In that first class I was also suffering from an old neck injury that made it impossible for me to raise both of my arms at the same time over my head without having to have a chiropractic adjustment the next day. I credit my KY practice with among other things, enabling me to now hold both my hands up over my head without the problems I once experienced from doing so. My experience of this practice is that it has truly helped me on so many levels, in such powerful ways, that I am grateful it is a part of my life.

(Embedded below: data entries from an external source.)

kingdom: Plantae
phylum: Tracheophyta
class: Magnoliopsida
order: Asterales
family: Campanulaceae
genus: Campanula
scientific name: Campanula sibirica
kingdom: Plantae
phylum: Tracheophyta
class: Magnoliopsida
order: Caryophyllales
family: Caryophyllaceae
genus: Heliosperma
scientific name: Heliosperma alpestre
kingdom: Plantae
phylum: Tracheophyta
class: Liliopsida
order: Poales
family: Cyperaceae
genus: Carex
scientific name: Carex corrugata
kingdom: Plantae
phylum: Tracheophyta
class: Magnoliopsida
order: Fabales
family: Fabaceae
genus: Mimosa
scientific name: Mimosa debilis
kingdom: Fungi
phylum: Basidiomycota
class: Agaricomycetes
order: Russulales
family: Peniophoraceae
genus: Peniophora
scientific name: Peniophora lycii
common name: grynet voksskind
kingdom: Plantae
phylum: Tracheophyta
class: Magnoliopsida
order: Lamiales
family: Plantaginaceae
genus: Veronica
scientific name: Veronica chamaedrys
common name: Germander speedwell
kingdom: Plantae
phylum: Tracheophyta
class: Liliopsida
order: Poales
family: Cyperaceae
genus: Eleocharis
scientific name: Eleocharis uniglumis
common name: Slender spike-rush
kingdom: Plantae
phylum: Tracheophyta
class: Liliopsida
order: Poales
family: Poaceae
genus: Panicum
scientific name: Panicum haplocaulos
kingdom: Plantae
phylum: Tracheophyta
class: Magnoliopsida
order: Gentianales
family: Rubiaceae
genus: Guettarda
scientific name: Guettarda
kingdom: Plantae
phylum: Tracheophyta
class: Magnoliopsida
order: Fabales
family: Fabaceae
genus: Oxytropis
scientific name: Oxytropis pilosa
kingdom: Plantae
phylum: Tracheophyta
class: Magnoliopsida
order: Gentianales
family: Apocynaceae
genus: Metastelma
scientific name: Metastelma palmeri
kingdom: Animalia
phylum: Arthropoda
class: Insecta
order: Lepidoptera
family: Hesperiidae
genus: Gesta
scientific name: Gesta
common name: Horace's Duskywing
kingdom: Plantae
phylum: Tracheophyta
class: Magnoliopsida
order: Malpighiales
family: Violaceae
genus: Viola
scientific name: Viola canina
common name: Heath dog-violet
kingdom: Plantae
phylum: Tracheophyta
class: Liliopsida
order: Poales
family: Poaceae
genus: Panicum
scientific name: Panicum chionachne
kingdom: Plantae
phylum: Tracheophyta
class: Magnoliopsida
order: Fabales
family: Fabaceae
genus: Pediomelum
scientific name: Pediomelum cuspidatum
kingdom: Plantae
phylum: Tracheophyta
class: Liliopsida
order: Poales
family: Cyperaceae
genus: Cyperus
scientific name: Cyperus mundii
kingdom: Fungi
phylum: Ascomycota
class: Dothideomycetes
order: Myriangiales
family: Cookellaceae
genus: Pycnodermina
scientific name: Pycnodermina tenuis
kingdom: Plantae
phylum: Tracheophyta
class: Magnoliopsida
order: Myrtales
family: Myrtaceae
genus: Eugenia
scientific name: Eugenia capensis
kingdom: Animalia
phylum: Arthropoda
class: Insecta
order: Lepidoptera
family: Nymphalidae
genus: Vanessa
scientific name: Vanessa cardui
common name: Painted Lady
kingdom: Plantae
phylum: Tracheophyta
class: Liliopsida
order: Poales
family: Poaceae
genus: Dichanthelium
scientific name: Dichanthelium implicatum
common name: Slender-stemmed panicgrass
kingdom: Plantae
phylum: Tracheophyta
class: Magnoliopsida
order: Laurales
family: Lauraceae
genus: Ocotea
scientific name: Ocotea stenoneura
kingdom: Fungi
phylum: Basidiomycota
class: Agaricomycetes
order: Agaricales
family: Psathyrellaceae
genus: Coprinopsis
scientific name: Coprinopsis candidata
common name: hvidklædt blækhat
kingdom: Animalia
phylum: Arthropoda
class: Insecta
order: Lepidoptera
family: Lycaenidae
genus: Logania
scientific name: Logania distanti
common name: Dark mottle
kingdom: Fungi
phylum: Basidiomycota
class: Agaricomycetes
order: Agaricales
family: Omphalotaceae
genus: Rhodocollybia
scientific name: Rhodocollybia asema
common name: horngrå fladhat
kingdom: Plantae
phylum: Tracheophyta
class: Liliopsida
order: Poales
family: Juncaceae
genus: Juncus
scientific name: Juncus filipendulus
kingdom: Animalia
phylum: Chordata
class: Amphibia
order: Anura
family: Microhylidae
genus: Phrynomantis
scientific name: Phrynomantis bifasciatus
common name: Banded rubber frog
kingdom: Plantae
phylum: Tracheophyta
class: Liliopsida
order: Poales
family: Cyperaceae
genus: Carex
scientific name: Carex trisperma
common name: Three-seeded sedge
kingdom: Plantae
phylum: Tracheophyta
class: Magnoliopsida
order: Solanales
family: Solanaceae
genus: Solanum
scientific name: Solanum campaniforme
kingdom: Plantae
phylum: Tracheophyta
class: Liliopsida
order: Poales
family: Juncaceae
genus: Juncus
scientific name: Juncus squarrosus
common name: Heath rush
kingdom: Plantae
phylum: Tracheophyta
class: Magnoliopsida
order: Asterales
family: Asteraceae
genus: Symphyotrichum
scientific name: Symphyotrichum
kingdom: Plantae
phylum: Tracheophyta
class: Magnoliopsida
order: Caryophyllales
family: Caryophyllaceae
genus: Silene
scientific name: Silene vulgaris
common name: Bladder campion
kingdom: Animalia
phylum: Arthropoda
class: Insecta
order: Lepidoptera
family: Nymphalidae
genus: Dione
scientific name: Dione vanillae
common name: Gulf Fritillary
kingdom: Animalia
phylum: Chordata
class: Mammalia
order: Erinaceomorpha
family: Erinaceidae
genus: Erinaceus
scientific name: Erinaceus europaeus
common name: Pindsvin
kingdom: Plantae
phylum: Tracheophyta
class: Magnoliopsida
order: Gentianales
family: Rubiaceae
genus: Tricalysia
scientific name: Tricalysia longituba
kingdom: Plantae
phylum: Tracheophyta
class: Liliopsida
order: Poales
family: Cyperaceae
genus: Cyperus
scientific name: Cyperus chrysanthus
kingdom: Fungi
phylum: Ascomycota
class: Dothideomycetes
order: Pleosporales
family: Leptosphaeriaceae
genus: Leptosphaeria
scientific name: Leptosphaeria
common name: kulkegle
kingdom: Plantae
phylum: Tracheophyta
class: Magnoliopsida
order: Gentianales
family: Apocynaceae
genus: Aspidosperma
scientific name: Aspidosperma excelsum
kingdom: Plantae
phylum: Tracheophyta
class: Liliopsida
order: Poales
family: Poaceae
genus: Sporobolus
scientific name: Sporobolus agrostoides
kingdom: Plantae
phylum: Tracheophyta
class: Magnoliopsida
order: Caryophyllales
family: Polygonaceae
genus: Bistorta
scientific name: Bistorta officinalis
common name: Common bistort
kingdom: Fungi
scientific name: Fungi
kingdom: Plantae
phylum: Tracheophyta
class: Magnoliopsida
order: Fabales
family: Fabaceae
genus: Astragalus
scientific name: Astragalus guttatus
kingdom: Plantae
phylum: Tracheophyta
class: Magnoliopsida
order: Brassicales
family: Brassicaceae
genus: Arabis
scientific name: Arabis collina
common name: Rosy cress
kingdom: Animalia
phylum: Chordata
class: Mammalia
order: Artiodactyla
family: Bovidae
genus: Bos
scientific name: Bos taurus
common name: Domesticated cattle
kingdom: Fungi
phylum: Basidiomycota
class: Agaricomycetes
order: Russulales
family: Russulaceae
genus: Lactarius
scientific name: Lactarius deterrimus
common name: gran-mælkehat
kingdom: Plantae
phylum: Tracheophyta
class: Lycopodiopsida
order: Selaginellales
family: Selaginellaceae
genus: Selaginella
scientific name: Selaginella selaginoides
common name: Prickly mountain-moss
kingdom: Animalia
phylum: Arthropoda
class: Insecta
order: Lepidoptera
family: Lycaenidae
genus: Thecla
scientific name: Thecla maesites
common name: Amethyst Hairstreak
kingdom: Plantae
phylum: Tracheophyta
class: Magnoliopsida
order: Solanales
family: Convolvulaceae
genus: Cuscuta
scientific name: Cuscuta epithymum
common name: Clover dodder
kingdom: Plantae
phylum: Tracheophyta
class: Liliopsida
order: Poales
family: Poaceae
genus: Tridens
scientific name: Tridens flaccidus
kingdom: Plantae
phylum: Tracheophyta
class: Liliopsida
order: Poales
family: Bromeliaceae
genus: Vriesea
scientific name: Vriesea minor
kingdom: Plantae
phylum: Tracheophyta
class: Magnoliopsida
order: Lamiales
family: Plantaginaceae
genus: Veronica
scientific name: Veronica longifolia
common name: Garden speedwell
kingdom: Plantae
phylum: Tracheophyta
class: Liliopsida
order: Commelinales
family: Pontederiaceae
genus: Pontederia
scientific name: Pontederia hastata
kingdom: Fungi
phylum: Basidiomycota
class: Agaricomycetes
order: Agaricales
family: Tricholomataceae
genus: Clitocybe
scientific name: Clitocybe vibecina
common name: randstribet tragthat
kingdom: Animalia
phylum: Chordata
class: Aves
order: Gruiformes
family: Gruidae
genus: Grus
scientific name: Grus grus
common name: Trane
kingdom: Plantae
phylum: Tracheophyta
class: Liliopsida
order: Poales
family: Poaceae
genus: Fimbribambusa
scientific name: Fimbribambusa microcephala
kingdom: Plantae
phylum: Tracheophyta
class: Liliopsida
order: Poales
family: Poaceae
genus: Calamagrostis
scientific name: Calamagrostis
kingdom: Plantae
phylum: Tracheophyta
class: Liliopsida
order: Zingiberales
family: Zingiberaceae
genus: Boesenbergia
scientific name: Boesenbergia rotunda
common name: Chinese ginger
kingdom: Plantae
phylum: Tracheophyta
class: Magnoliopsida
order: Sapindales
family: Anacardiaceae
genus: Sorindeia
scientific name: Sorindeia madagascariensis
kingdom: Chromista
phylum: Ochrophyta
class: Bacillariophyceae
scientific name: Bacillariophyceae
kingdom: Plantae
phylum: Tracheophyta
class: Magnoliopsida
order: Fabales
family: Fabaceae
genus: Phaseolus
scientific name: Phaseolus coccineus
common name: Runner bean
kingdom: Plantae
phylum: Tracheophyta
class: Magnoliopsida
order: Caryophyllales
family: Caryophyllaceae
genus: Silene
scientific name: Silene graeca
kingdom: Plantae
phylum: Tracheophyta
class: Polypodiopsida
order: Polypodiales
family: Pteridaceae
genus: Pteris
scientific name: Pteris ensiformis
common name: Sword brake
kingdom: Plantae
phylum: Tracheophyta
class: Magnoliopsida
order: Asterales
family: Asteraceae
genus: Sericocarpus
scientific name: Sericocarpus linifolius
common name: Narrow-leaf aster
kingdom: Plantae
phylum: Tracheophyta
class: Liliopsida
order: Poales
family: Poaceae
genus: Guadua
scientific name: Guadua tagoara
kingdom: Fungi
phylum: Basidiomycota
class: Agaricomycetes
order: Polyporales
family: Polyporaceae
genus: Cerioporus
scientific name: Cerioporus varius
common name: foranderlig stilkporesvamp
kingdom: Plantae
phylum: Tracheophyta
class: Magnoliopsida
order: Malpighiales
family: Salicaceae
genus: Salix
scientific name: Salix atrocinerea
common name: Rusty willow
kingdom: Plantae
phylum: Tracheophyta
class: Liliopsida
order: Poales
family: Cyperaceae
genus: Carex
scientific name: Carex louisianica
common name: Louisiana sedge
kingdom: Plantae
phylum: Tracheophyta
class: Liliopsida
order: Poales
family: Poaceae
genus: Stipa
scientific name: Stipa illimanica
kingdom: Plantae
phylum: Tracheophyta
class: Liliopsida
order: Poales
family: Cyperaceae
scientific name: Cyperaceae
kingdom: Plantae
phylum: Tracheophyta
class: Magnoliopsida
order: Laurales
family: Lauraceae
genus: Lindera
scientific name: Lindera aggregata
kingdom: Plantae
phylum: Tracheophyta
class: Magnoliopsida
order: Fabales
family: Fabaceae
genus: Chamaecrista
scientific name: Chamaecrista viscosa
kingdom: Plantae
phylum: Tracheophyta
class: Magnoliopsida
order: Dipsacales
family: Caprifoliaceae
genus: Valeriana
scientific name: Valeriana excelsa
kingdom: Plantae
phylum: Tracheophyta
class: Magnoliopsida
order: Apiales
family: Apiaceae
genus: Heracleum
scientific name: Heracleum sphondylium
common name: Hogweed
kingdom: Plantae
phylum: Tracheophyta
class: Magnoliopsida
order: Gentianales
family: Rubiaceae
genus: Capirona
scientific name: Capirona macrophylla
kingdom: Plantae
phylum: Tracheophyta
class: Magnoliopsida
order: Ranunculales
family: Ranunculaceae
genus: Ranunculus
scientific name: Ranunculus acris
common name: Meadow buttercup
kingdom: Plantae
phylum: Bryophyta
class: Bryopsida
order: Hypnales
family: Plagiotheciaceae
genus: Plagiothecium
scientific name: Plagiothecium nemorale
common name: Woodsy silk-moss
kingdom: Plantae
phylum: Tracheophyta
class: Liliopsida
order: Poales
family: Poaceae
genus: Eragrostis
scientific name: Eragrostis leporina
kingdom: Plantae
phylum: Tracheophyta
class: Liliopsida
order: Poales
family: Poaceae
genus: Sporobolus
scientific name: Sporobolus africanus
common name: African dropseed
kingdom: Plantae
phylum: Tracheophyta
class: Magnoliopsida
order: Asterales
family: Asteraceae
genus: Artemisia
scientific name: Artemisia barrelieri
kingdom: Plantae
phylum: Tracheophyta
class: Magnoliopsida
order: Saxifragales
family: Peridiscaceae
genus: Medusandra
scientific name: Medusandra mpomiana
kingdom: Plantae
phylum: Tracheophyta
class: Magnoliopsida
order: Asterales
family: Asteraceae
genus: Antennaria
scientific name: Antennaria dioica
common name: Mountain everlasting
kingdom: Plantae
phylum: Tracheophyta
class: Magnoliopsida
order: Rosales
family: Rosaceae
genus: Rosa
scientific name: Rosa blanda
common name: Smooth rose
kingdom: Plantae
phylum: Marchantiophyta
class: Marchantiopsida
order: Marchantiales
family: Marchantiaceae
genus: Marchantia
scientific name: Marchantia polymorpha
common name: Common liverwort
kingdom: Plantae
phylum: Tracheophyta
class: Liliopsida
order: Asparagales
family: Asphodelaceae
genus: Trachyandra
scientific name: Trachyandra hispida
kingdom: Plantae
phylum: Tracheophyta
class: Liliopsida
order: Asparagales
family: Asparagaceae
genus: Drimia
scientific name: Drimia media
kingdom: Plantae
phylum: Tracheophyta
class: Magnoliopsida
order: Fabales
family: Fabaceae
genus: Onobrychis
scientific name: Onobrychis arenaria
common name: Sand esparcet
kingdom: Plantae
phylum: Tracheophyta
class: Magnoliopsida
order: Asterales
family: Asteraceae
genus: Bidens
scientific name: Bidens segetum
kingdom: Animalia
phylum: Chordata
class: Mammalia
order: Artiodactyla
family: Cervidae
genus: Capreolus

If you are seeking to clear out your garbage and heal your SELF at all levels [spiritual, mental, physical], Kundalini Yoga will enable you to do so with ease, grace, and speed. Sat Nam.
—Peggy Pavlik
I feel every Retreat is like coming to an oasis during some long journey through a dessert. Each Retreat has its own flavor, its own essence, presenting itself for me to reach and leading me along in the building classes of preparation, leading me in my daily practice, in my daily life and the writing of manifestations and releases germinating in my mind. Retreat begins before I even get to the place where it will be held. I watch the days leading to it like that great vacation coming and all my friends will be there, except that’s not really it. There is a fantastic celebration of life and sometimes chocolate cake, but what is it that I am really doing? I am looking into my life for what I am doing that is no longer serving me. What do I do everyday that I continue that doesn’t get me what I truly desire or feel is true in my life? What empty rituals do I tell myself I am? What is it that I can create in my life that is fulfilling? Retreat is that oasis but it is in no way what I have thought of as “Retreat”. Retreat is the shedding of the skin of illusion. It’s the dropping of all the distracting I do to keep myself from who I am. It is this letting go that is the long awaited relief that makes Retreat the oasis.